Forum OpenACS Development: Possible 10g Solaris Problem

Posted by Barry Books on 05/29/04 01:43 PM

I installed Openacs 5.1 on Solaris 9/10g and I've having a strange problem I'm trying to track down. Whenever the tcl exec function is used I get

error waiting for process to exit: child process lost (is SIGCHLD ignored or trapped?)

in my error log and an error on the page. This happened on installation but I thought the problem was cause by a change to sqlplus. I built the tcl Signal package and if I delete the SIGCHLD handler the problem goes away. I have not done enough testing to know if this is a fix.

The reason I think it's a 10g problem is I've run on 9i without the problem.

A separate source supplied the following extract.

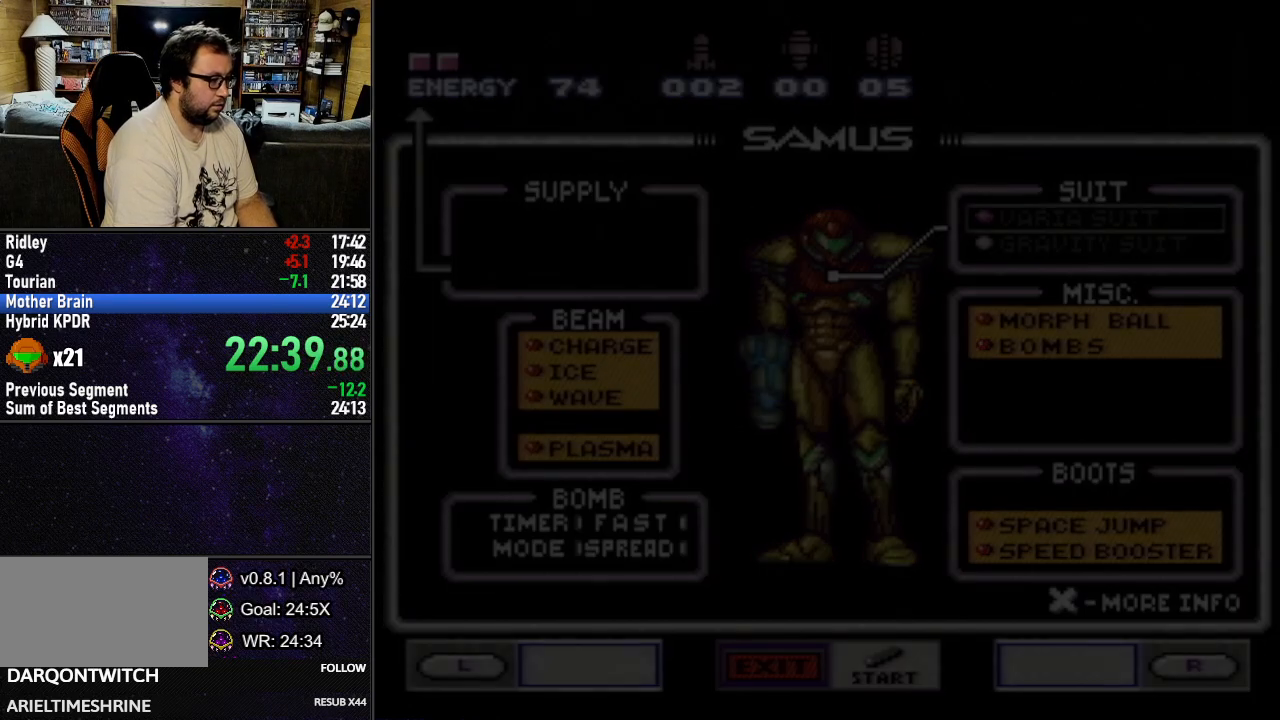
{"buttons": [], "events": []}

I also found this Link which leads me to believe OCI may now send a SIGCHLD when database operations complete.

I don't fully understand the problem yet and I was curious if anyone else has seen anything like it.

2: Re: Possible 10g Solaris Problem (response to 1)

Posted by Andrew Piskorski on 05/30/04 07:38 AM

Barry, did you try the Tcl exec from your AOLserver without your Oracle driver loaded at all? If it works then, with no other changes, then probably your right that Oracle has something to do with it.

When you do load nsoracle, what if you try a Tcl exec after connecting successfully to Oracle but before doing any database queries at all. Does the exec work then?

Also, which version of AOLserver, Tcl, and nsoracle are you using?

The OTN link you gave above does not seem to work (due to some stupid Oracle session tracking stuff in the URL?), this one seems ok.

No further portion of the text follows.